[Saved entries]
▬▬▬

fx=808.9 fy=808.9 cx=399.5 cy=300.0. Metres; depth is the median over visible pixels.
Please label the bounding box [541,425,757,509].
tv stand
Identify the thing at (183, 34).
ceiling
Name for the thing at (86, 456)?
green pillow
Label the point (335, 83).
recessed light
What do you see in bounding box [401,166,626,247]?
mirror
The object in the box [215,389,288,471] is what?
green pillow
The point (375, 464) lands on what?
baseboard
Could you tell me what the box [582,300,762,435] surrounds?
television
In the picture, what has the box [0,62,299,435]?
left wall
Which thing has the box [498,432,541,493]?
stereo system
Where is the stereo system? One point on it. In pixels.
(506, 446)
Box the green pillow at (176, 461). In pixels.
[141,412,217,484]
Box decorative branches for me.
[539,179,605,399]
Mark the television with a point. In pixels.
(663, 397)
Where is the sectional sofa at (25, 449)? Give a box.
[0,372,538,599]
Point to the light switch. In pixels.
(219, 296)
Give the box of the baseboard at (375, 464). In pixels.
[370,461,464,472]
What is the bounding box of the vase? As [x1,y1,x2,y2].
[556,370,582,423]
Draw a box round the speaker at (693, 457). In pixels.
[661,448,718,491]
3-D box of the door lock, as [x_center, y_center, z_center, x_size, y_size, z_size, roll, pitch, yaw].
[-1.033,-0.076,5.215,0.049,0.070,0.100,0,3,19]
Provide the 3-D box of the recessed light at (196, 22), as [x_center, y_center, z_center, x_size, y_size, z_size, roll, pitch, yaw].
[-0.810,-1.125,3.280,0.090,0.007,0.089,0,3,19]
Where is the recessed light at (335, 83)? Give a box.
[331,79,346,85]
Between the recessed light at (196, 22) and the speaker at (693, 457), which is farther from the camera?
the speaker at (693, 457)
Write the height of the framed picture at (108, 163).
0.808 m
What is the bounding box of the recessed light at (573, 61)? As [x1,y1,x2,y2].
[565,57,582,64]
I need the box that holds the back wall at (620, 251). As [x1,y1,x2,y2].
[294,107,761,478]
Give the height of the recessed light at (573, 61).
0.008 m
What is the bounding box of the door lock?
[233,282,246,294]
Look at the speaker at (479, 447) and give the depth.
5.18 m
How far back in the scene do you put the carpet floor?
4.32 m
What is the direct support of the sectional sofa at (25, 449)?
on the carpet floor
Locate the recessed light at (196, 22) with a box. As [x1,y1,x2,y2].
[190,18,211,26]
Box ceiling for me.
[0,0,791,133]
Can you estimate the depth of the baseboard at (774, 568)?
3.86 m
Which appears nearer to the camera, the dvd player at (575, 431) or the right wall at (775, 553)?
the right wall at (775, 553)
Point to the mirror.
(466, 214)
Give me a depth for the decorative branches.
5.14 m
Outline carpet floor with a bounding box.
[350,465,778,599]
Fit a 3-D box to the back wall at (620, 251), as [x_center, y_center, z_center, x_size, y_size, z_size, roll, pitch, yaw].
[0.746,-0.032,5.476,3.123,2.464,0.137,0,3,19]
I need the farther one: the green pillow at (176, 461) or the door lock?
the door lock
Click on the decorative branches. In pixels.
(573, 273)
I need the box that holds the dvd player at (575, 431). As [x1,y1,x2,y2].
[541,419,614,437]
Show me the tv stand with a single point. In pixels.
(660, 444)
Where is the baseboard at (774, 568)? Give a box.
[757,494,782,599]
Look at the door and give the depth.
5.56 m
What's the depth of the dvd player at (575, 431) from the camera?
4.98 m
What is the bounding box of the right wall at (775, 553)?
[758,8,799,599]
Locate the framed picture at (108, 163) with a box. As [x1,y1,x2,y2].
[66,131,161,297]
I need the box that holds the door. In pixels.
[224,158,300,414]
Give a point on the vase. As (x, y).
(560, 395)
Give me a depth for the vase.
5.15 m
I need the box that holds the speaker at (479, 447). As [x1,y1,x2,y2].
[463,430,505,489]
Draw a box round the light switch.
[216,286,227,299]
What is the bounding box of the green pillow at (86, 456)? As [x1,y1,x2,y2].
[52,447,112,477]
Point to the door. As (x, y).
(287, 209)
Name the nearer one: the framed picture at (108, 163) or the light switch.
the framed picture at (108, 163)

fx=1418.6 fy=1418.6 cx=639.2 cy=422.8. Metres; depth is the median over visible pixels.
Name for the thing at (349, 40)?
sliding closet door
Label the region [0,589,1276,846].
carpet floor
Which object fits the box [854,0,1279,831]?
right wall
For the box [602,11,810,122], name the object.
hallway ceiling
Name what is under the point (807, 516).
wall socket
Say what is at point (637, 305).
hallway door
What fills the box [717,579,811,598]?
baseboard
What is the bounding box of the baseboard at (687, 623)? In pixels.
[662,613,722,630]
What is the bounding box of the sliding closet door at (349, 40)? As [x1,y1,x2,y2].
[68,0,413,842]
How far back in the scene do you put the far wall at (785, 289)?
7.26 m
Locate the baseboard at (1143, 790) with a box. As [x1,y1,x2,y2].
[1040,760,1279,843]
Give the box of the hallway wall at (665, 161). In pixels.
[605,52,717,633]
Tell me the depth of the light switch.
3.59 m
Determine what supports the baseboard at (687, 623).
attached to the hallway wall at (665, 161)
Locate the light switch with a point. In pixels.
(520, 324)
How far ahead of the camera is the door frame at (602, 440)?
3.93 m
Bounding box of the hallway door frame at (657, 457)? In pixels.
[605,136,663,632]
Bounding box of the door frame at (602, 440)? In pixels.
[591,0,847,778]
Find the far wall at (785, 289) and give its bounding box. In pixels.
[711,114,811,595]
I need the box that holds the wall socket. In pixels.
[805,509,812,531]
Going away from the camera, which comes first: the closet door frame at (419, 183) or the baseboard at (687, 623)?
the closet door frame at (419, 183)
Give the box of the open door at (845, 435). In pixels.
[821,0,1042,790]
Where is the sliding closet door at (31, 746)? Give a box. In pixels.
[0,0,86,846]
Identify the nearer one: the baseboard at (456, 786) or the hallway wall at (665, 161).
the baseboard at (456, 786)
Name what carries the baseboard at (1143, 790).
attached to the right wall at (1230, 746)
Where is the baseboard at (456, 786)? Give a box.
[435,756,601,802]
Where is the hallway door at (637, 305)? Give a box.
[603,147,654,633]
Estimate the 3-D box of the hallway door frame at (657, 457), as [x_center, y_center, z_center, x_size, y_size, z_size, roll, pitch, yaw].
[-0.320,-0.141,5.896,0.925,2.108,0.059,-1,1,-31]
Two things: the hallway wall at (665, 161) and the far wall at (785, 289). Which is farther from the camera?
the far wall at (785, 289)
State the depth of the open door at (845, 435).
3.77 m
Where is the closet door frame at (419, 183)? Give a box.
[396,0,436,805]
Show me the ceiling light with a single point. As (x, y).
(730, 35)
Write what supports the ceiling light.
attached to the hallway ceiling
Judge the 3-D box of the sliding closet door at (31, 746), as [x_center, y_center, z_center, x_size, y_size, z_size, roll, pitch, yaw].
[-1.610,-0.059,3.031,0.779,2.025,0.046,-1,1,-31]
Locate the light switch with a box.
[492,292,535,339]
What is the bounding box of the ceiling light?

▬▬▬

Goal of the exercise ->
For the word "median", find all matching lines in the entries above and copy them out.

Answer to the exercise ->
fx=808.9 fy=808.9 cx=399.5 cy=300.0. Metres; depth is the median over visible pixels.
fx=1418.6 fy=1418.6 cx=639.2 cy=422.8. Metres; depth is the median over visible pixels.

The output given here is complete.